====== Data records ======
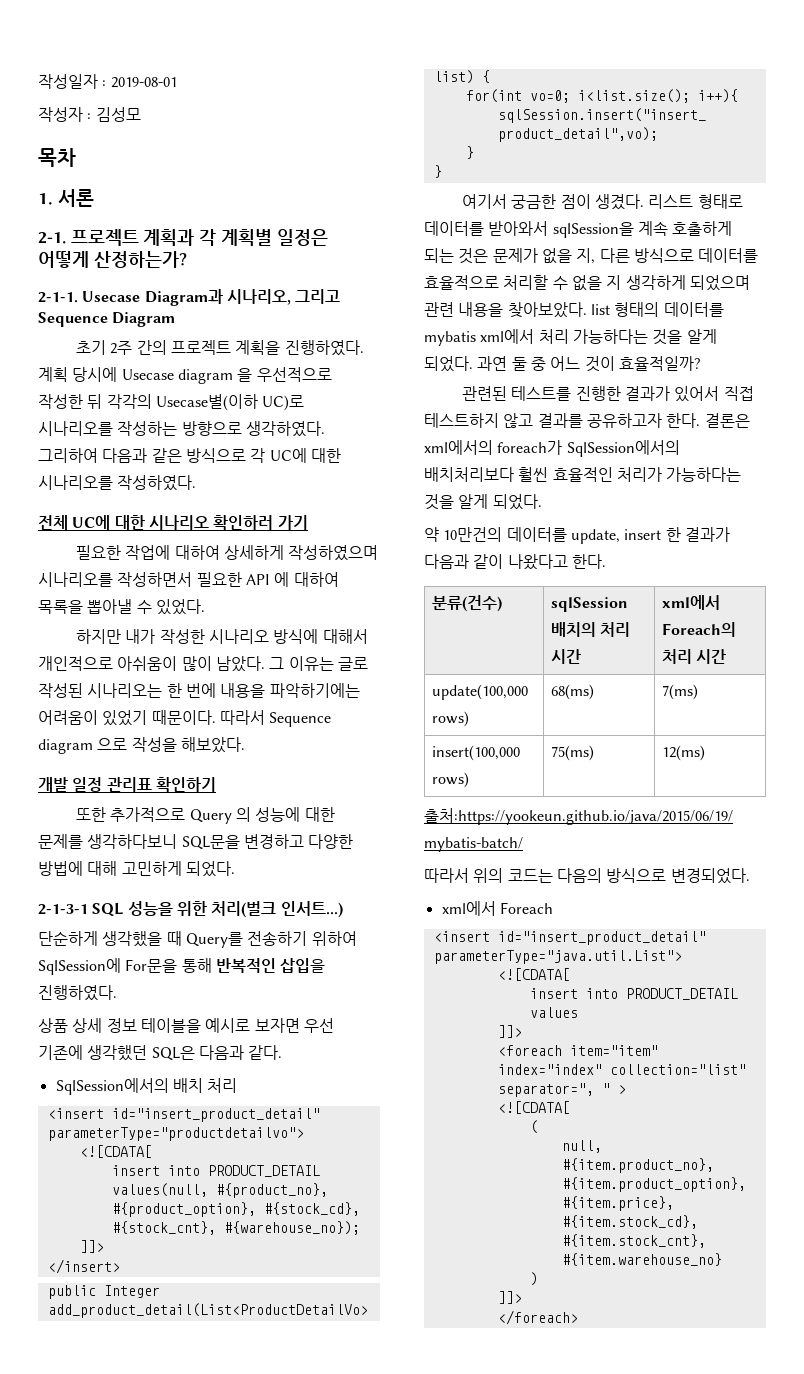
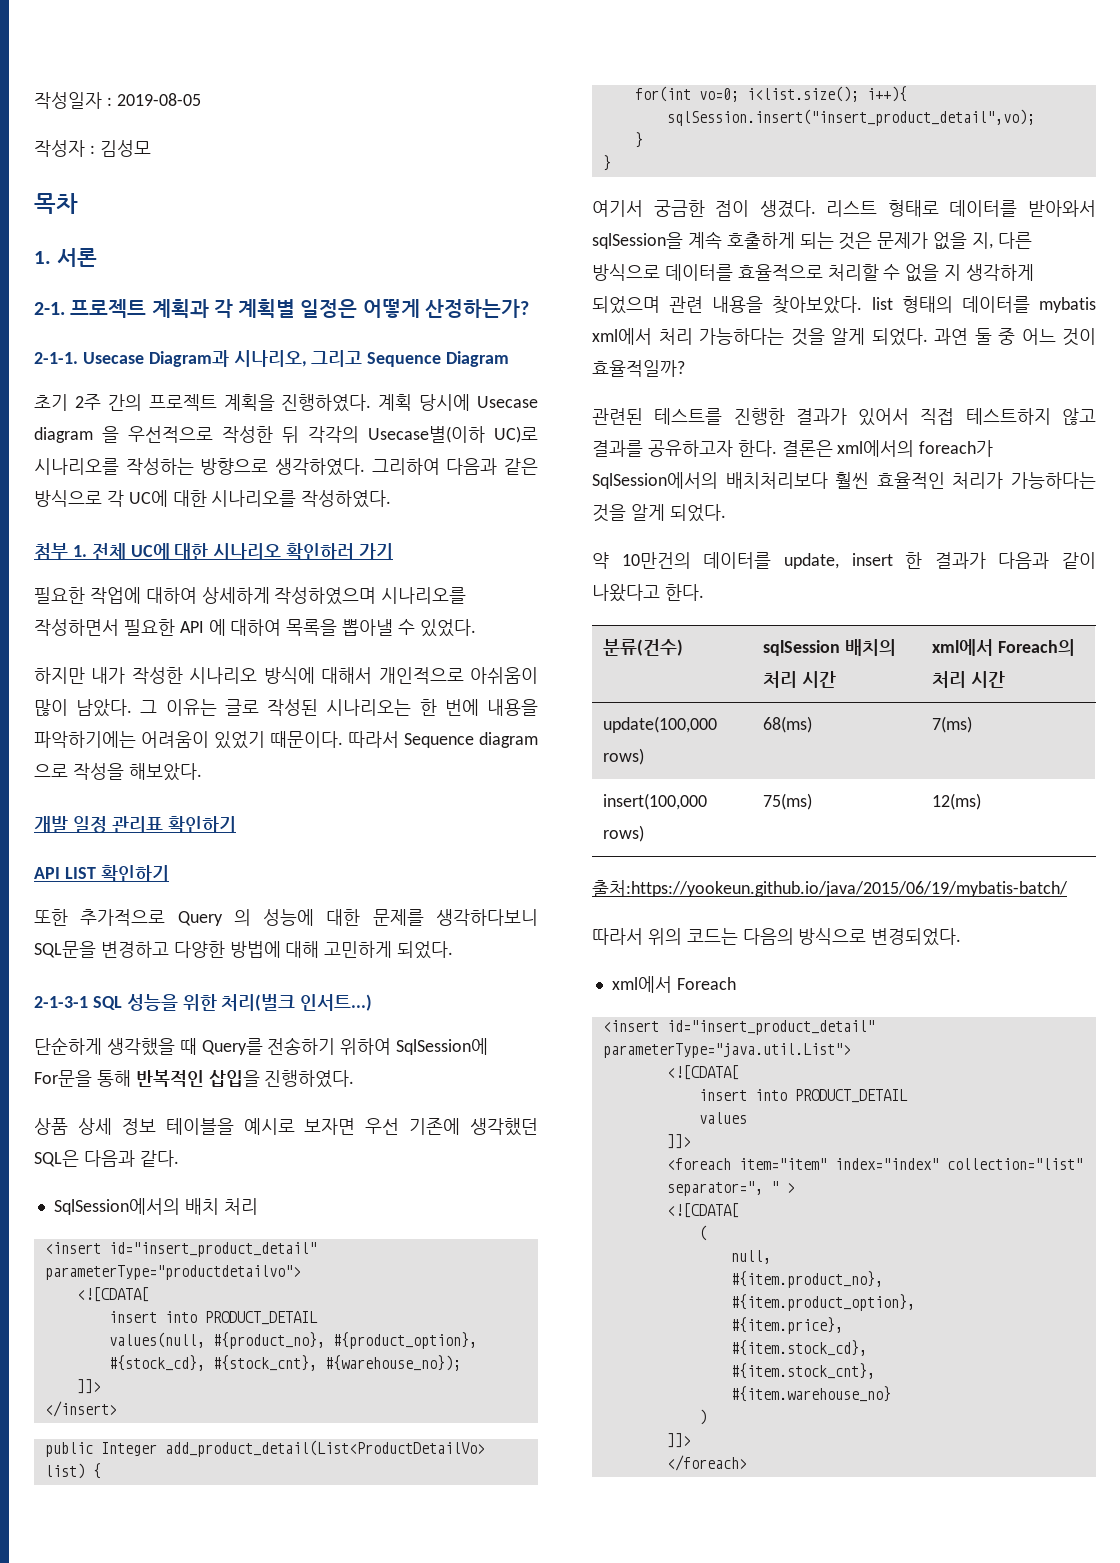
[110,77,177,88] 2019-08-01 -> [116,93,201,106] 2019-08-05
(197, 483) none -> [34,543,87,560] 첨부 1.
(216, 784) none -> [34,865,169,882] // API LIST 확인하기

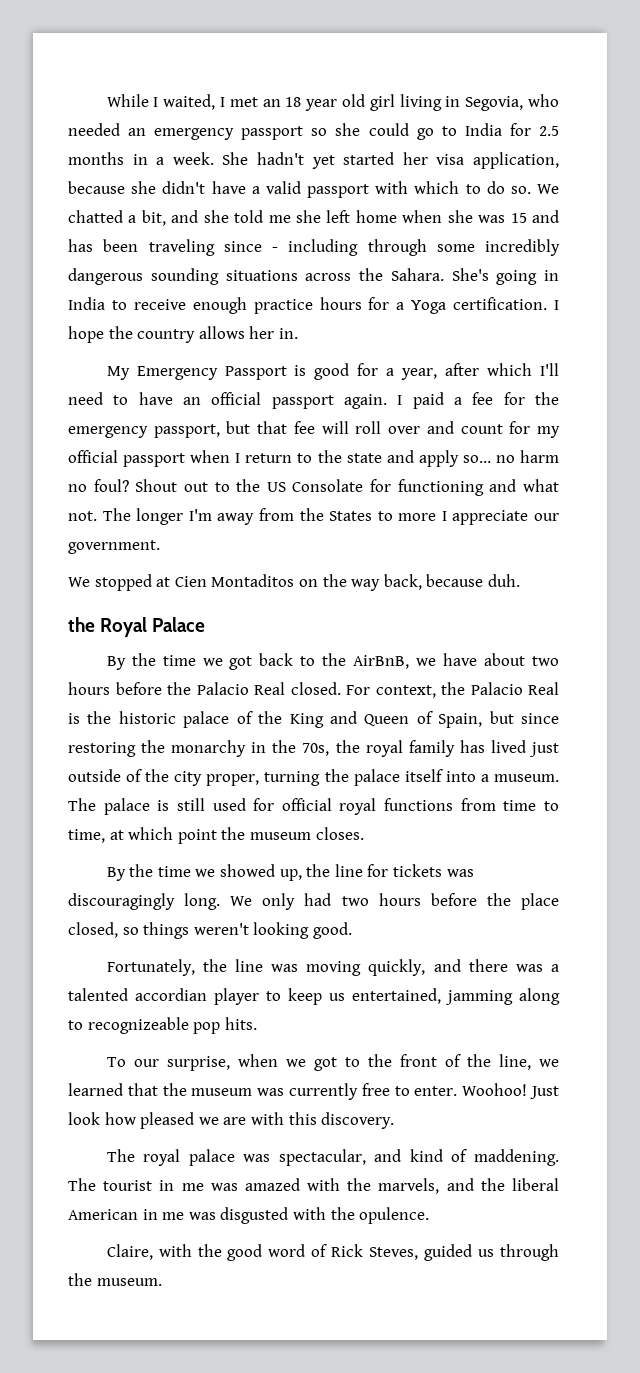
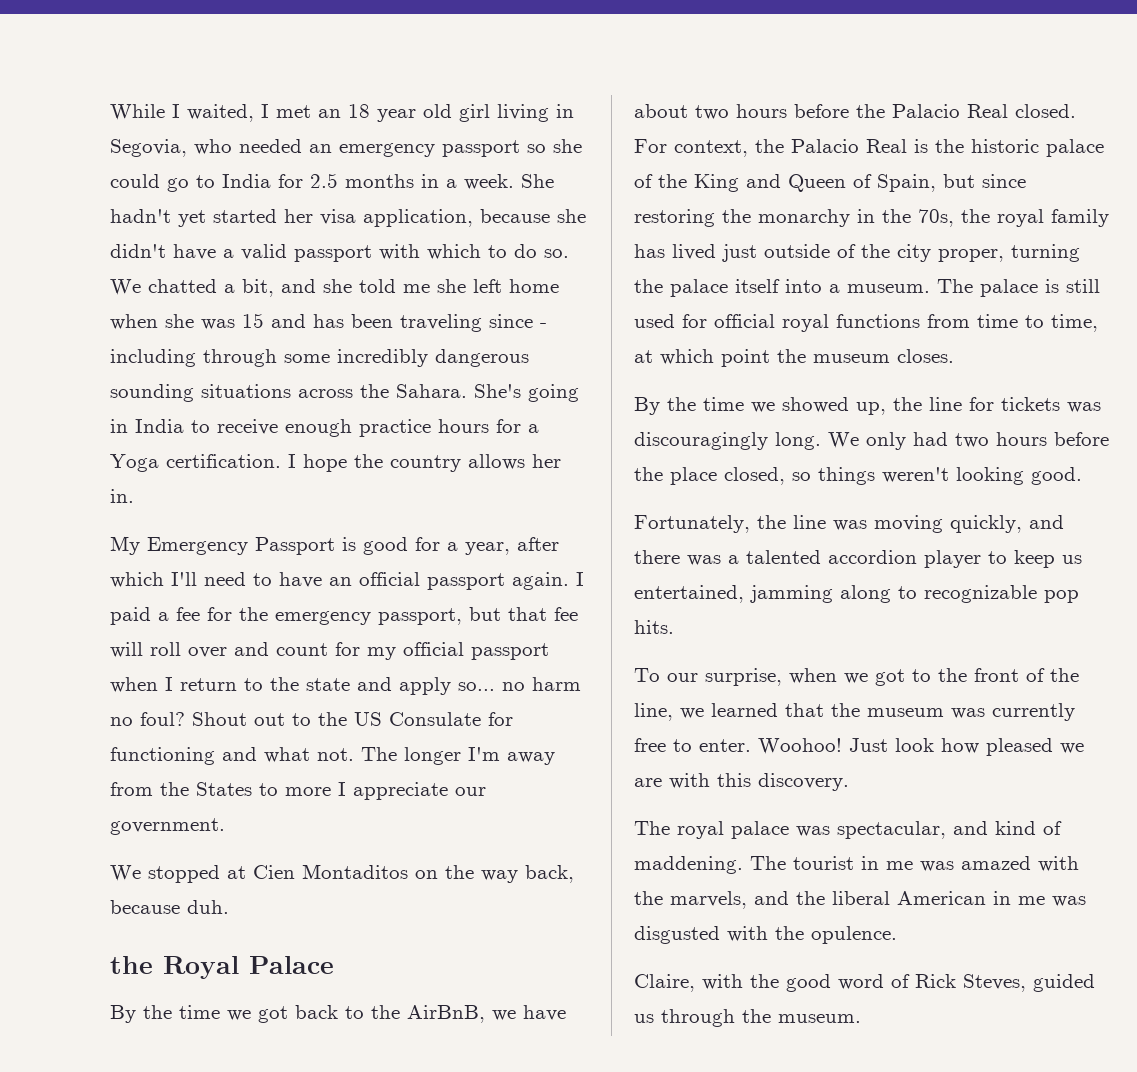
[292,479,364,492] Consolate -> [389,712,481,726] Consulate
[135,988,207,1001] accordian -> [828,550,917,564] accordion
[87,1017,189,1034] recognizeable -> [924,585,1037,603] recognizable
======
**What you have to do**
Exclude all images and restate the records above word for word.

**Answer area**
[110,77,177,88] 2019-08-01 -> [116,93,201,106] 2019-08-05
(197, 483) none -> [34,543,87,560] 첨부 1.
(216, 784) none -> [34,865,169,882] // API LIST 확인하기

[292,479,364,492] Consolate -> [389,712,481,726] Consulate
[135,988,207,1001] accordian -> [828,550,917,564] accordion
[87,1017,189,1034] recognizeable -> [924,585,1037,603] recognizable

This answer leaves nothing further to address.